Read by Claire Lacey
Did you ever hear the tale of the Weir twins? It was my mam who brought them into this world, back in 1900, when the old Queen were still alive. I were nowt but a lass myself, but Mam had already started taking me with her when the babbies came, to make up the hot water and to shout glad tidings to the dad, if he weren’t already half sozzled by the time baby’s head had crowned.
Of course, this time, what with it being Christmas Eve, it wasn’t just Mr Weir who were out at the pub, but Doctor Maury too. So when Mam shouted at me to run out and fetch the good doctor, I knew as I had a heck of a walk ahead of me, a mile and a half at least and that was before you even thought about the snow.
But I set off at quick speed, making out in the cold with nowt but a candle-lamp that quickly blew out at the first hint of a snowflake. By, but there weren’t roads then like there are now, I tell thee! Just cold, hard fields and me shoes with holes in the sole, but I made it to the Crown at last, though it felt fair like me hands were going to drop off.
The men surrounding Mr Weir all chuckled, and they slapped his back. “Well done, Fred!” called out one, who were fair worse for wear, “You’ll be a dad by Christmas Day. Tidings of comfort and joy to you both!”
But both Mr Weir and Doctor Maury were as close to grey as you’ve ever seen two men go, and they jumped up to follow me to the cottage, leaving their pints half-drunk behind them.
It were too late by the time they got home of course. Mrs Weir was lying ashen-faced on the bed, with one mealy-mouthed baby girl suckling at her breast and my mother cleaning dried blood from the cracked blue lips of the other.
Doctor Maury went straight over to her, took one look at the baby and shook his head. “It’s not me you’ll be wanting, Fred, but the parson,” he said.

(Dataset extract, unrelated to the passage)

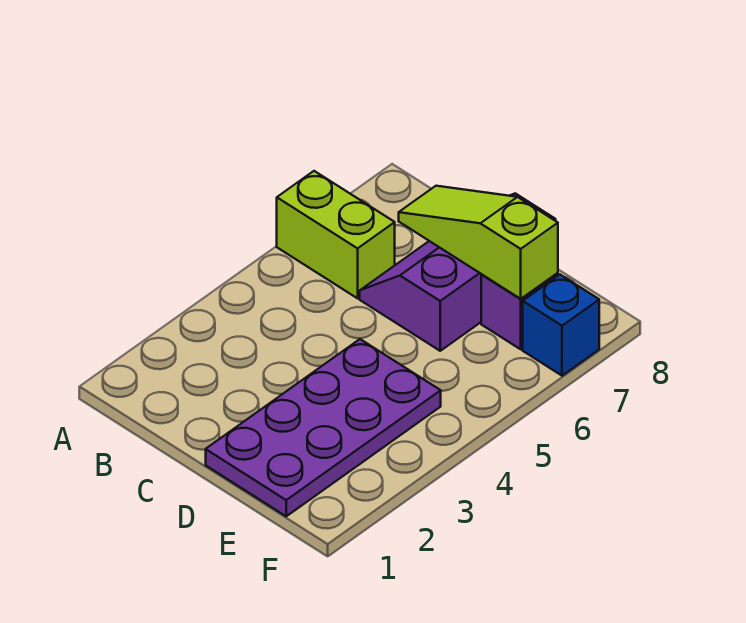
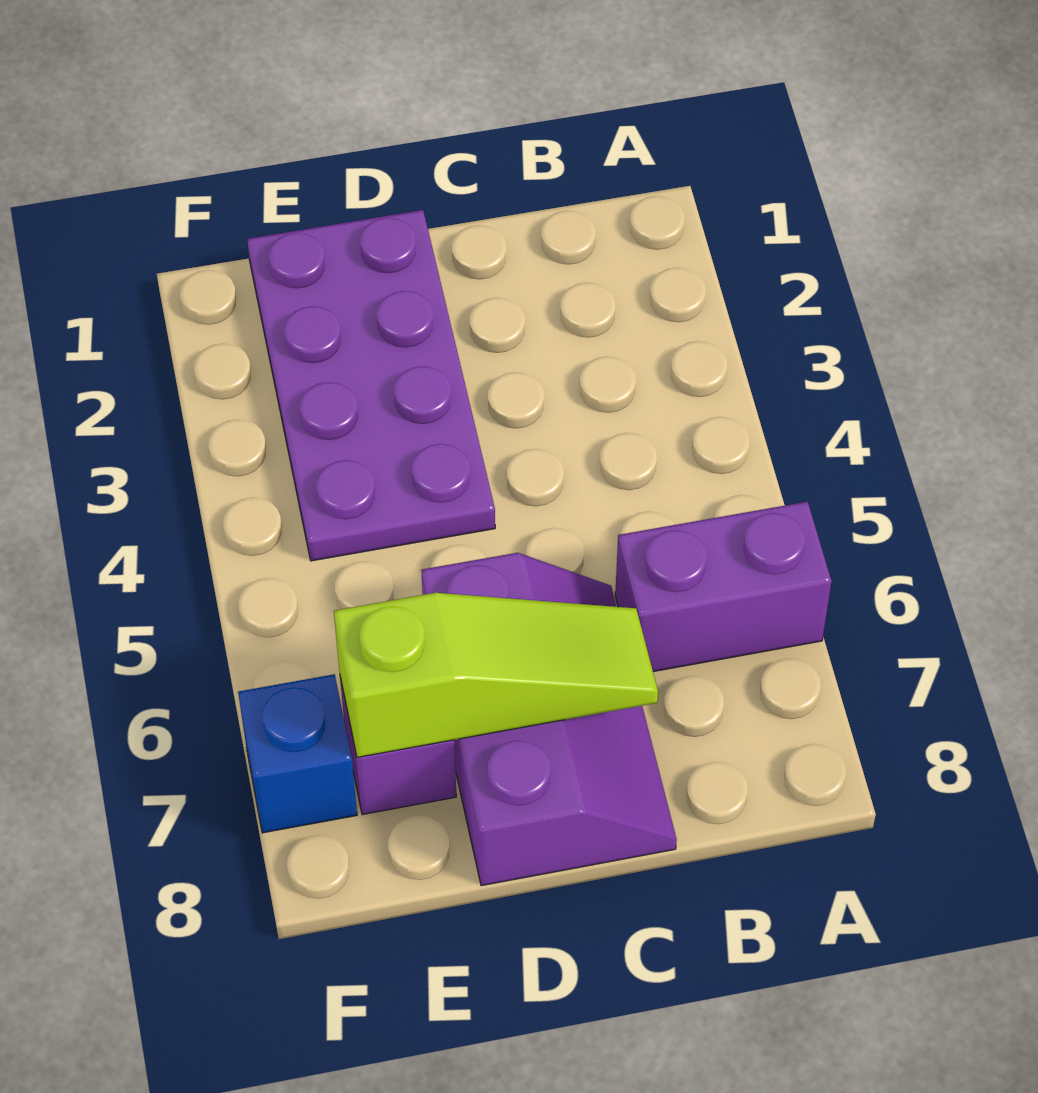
lime brick A6:B6 level 1 -> purple brick A6:B6 level 1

Sylvie, they called the living twin, and Linnet, the little one they buried the morning after St Stephen’s Day. She were the smaller one, were Sylvie, and they worried she wouldn’t thrive, but Mam went every day with the swaddling cloths and the best chops she could find for Mrs Weir, and Sylvie grew strong, though she were always slight. There weren’t a little lad in t’ village who didn’t sigh after Sylvie Weir when she trotted past their cottage doors holding her mam’s hand, for she had fair hair that her mother let grow to her waist and the prettiest little rosebud mouth you’d ever saw.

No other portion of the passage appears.